■ Excerpt provided:

Complement regulatory proteins are expressed at low levels in embryonic human, wild type and transgenic porcine neural tissue.

ABSTRACT

Allotransplantation of human foetal neural tissue for neurodegenerative disorders has been shown to provide clinical benefit but is limited by a number of issues including donor supply. The use of porcine foetal tissue as an alternative source of cells is being investigated but xenotransplants survive poorly as a result of immunological rejection, which may involve complement. In this study we investigated the expression of the membrane-bound complement regulatory proteins--decay accelerating factor (DAF), membrane co-factor protein (MCP) and CD59 in embryonic neural tissue. Cells were derived from human foetuses, wild-type porcine foetuses and porcine foetuses transgenic for human complement regulatory proteins and analysed using flow cytometry and immunocytochemistry. Functional assessment of human complement regulatory protein expression in transgenic porcine tissue was assessed by C3b deposition and cell survival on exposure to human complement. Human and wild-type porcine foetal neural tissue expressed moderate levels of MCP and CD59 but low or no levels of DAF. Neural tissue from porcine foetuses transgenic for human MCP (E174) expressed the transgene but failed to significantly inhibit human C3b deposition compared with non-transgenic tissue. In contrast, foetal neural tissue from two different human DAF transgenic pig lines (A74 and E71) known to express high levels of human DAF on endothelial cells, failed to express significant levels of human DAF in foetal neural tissue. Complement regulatory proteins such as MCP and CD59 are expressed in the human and wild-type embryonic brain but in contrast, DAF is expressed at very low levels. Pigs transgenic for human DAF express very low levels of human DAF on embryonic neural tissue. In pigs transgenic for human MCP, the transgene is expressed at similar levels to that in human embryonic neural tissue but at an insufficient level to prevent activation of the complement cascade. Thus alternative approaches to reducing complement activation by xenografted neural foetal tissue will be required if this process proves to be important in the rejection process.

■ Data for review:
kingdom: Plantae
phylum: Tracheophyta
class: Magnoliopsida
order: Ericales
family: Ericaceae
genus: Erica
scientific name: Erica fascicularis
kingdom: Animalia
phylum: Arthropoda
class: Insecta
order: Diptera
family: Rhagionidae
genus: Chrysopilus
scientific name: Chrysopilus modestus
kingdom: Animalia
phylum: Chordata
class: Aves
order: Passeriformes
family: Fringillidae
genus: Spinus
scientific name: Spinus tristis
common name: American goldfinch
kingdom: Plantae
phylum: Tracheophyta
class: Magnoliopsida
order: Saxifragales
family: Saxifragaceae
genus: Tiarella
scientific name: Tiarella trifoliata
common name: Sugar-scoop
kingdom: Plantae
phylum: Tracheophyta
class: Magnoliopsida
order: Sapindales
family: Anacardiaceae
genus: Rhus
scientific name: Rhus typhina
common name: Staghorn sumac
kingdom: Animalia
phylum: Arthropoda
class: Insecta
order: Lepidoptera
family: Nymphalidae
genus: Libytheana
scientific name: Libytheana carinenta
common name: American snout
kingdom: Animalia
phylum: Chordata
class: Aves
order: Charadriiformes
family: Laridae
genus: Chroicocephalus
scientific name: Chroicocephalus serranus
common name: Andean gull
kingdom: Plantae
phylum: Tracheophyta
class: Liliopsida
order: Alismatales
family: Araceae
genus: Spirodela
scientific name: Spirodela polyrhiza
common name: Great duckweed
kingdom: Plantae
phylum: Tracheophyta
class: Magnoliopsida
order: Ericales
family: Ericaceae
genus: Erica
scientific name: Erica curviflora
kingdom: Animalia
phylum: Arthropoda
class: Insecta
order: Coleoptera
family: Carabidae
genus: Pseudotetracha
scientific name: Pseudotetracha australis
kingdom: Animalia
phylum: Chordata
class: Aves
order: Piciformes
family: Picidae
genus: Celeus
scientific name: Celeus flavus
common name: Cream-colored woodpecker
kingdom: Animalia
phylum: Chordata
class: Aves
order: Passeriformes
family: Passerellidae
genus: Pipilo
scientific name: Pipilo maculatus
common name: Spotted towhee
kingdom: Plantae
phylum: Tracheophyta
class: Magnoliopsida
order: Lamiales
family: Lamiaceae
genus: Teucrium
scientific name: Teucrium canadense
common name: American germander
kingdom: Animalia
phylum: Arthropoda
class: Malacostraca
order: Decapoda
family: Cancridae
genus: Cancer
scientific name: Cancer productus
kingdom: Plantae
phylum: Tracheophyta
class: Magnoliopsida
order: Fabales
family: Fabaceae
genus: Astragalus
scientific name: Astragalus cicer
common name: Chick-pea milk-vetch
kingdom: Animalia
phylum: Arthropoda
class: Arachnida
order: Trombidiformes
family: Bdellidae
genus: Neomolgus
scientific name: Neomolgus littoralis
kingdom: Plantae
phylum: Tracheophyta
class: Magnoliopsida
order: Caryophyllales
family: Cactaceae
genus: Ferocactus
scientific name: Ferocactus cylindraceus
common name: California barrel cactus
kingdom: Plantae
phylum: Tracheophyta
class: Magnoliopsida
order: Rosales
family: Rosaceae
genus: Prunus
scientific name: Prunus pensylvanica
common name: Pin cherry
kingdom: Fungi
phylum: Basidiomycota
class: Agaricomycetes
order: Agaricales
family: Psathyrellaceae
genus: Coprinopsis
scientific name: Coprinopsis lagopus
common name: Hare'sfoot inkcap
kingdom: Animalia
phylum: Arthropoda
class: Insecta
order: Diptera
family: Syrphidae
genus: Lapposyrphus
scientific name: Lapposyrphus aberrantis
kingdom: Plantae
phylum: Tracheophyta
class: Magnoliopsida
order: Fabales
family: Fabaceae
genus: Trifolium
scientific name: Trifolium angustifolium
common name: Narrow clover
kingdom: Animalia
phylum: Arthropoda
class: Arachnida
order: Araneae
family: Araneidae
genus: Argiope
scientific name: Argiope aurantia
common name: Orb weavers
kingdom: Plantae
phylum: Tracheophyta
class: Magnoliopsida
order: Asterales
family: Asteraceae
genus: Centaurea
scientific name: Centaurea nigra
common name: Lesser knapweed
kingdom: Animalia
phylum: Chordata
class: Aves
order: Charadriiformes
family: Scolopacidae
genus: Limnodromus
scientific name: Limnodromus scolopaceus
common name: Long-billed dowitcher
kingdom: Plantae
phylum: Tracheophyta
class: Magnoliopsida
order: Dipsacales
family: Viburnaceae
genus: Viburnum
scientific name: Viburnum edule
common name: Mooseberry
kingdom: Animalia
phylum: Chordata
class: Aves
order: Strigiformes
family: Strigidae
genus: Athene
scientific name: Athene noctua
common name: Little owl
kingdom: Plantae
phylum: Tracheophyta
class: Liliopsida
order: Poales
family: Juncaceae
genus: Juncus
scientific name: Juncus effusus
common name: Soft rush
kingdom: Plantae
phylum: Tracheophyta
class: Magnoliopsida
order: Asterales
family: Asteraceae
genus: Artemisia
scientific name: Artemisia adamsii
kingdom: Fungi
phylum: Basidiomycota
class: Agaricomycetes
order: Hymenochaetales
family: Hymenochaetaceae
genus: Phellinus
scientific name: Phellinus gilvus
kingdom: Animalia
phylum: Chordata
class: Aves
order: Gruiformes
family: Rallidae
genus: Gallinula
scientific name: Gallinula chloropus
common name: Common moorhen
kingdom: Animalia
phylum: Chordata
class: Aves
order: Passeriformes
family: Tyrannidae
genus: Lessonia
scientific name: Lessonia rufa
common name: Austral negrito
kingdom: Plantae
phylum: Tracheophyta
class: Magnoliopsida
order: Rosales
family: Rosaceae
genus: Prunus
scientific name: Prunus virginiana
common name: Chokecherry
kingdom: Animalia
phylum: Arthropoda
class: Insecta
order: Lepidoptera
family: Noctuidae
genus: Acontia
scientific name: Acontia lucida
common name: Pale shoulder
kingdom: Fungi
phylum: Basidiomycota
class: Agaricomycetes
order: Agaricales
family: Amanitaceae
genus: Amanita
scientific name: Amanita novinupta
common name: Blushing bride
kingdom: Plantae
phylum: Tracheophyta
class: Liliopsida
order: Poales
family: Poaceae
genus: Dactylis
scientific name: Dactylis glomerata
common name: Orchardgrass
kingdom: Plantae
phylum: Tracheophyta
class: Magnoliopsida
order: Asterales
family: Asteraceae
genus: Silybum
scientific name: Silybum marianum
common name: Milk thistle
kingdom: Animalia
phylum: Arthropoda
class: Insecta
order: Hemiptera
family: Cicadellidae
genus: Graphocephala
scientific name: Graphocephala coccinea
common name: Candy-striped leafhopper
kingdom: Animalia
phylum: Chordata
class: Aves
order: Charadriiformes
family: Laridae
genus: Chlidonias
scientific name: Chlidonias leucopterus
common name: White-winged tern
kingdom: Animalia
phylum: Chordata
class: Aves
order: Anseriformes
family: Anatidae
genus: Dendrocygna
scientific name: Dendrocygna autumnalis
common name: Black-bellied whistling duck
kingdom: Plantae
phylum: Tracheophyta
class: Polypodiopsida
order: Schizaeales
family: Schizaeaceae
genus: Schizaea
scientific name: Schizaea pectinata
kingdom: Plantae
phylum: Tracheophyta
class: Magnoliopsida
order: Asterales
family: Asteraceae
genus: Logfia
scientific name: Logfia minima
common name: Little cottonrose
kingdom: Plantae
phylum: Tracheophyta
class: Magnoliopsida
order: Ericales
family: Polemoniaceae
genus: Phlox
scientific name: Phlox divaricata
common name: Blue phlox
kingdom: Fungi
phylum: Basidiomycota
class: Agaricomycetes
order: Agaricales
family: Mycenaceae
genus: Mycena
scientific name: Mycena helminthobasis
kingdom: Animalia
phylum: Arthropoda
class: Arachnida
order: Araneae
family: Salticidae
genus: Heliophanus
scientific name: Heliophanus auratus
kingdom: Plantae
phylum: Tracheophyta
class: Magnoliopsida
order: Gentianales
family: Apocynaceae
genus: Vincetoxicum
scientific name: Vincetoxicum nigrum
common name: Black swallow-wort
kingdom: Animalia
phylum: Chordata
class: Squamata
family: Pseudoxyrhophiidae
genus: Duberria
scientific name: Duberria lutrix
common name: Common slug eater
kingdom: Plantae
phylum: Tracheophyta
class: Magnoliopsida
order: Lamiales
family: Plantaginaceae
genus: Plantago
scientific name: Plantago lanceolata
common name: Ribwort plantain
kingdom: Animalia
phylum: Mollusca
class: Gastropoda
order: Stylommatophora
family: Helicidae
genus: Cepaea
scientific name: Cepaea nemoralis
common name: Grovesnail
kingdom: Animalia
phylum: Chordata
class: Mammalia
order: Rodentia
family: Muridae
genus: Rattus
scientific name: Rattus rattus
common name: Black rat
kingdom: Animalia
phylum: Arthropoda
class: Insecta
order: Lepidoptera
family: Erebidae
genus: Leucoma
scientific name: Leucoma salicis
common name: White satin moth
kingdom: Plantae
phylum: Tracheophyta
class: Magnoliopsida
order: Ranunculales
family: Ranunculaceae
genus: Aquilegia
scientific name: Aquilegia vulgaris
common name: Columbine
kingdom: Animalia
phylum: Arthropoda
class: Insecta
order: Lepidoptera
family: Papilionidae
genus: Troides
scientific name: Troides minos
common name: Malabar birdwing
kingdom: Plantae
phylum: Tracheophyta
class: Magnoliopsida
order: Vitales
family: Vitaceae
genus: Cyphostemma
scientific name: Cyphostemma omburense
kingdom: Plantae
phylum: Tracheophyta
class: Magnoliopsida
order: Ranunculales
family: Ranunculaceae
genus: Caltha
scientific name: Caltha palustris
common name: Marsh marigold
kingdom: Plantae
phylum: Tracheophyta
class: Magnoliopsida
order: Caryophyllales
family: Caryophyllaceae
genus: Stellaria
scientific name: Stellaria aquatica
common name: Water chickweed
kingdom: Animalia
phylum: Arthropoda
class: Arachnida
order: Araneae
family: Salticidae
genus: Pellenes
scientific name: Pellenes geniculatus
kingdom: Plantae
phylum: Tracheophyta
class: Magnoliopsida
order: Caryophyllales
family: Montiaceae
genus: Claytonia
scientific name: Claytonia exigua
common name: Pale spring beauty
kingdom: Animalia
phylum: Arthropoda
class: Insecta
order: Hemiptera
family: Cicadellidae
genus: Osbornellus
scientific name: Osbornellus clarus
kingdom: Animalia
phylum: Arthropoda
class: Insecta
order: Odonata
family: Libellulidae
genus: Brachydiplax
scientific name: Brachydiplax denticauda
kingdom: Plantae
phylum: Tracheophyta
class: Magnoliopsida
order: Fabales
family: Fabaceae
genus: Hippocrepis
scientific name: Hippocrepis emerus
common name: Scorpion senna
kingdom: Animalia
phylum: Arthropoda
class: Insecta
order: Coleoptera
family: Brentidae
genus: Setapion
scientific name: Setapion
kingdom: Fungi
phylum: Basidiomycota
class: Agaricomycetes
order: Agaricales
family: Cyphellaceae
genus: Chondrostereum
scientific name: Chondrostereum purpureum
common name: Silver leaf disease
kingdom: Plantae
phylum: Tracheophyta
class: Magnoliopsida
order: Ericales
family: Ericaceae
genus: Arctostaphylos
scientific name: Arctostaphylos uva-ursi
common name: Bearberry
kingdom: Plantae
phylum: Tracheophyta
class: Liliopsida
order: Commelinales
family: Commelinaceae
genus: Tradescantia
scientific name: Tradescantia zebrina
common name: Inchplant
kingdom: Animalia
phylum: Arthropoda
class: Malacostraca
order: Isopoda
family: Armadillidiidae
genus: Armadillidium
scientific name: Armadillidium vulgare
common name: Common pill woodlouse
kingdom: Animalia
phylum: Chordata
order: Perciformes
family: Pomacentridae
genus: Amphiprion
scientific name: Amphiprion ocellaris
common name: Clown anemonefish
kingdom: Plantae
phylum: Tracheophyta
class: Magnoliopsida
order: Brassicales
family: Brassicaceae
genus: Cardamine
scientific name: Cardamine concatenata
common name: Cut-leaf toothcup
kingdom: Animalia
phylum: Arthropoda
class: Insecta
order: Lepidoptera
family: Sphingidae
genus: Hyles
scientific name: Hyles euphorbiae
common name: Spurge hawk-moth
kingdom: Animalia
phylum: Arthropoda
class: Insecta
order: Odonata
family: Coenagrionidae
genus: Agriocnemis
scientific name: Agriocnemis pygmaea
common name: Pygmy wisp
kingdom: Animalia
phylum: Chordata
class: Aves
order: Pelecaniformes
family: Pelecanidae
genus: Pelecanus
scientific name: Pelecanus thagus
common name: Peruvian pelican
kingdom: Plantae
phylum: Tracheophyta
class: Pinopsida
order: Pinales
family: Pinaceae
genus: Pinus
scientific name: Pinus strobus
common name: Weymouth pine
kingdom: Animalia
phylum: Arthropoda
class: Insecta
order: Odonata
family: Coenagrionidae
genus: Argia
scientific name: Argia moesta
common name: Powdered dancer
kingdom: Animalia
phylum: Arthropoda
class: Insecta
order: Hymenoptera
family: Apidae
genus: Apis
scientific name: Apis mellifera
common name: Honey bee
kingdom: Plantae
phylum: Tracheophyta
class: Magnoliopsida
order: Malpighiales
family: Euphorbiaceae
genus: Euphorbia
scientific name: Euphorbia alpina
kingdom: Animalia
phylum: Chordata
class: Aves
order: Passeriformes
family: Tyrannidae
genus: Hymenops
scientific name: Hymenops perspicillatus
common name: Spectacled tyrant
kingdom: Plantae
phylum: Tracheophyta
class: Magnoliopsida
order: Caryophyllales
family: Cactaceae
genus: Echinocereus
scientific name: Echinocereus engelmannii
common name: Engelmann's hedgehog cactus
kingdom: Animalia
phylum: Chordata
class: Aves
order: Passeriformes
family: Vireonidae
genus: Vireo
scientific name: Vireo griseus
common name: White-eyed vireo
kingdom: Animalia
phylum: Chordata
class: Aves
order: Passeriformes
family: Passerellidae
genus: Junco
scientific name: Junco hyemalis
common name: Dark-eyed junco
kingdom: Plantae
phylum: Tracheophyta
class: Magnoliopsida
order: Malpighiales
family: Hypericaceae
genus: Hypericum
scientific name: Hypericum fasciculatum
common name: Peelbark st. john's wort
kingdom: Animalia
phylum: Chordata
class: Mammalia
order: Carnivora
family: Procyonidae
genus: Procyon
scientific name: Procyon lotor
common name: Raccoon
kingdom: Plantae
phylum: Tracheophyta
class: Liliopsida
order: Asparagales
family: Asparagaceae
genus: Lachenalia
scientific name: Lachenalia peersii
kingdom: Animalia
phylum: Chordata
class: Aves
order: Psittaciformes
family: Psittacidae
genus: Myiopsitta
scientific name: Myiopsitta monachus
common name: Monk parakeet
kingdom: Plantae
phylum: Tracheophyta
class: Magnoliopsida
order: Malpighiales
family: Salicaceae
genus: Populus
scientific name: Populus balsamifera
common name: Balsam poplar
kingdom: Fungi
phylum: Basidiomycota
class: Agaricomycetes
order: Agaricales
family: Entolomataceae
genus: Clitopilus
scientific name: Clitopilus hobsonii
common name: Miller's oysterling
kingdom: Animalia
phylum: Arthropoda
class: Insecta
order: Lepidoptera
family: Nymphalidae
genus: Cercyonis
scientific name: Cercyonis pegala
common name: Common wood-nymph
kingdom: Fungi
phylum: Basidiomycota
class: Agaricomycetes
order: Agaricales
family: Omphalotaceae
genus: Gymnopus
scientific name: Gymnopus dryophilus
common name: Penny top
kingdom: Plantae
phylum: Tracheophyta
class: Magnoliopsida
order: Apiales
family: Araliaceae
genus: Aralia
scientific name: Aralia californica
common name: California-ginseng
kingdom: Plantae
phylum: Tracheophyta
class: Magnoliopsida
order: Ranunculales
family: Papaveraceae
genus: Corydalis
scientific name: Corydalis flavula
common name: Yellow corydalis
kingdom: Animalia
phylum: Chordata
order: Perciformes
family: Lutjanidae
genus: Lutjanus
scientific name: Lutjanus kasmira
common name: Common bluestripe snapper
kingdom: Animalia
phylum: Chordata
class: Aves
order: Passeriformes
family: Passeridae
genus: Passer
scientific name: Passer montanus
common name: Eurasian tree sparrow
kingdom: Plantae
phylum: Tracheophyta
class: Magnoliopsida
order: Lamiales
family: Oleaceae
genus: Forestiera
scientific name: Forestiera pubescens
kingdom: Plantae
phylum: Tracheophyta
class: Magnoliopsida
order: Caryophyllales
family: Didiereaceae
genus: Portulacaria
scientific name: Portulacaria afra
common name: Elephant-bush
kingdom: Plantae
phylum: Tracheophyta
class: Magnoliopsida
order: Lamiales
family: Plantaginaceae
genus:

■ Work instruction:
Decide whether each statement agrees with the abstract. For each one, answer yes or no and quote the words of the abstract that decide it.
1. Human and wild-type porcine foetal neural tissue expressed little or no DAF.
2. Neural tissue from pigs transgenic for human MCP significantly reduced human C3b deposition compared with non-transgenic tissue.
3. The two human DAF transgenic pig lines, A74 and E71, are known to express high levels of human DAF on endothelial cells.

■ Your response:
1. Yes: "Human and wild-type porcine foetal neural tissue expressed moderate levels of MCP and CD59 but low or no levels of DAF."
2. No: "expressed the transgene but failed to significantly inhibit human C3b deposition compared with non-transgenic tissue."
3. Yes: "two different human DAF transgenic pig lines (A74 and E71) known to express high levels of human DAF on endothelial cells"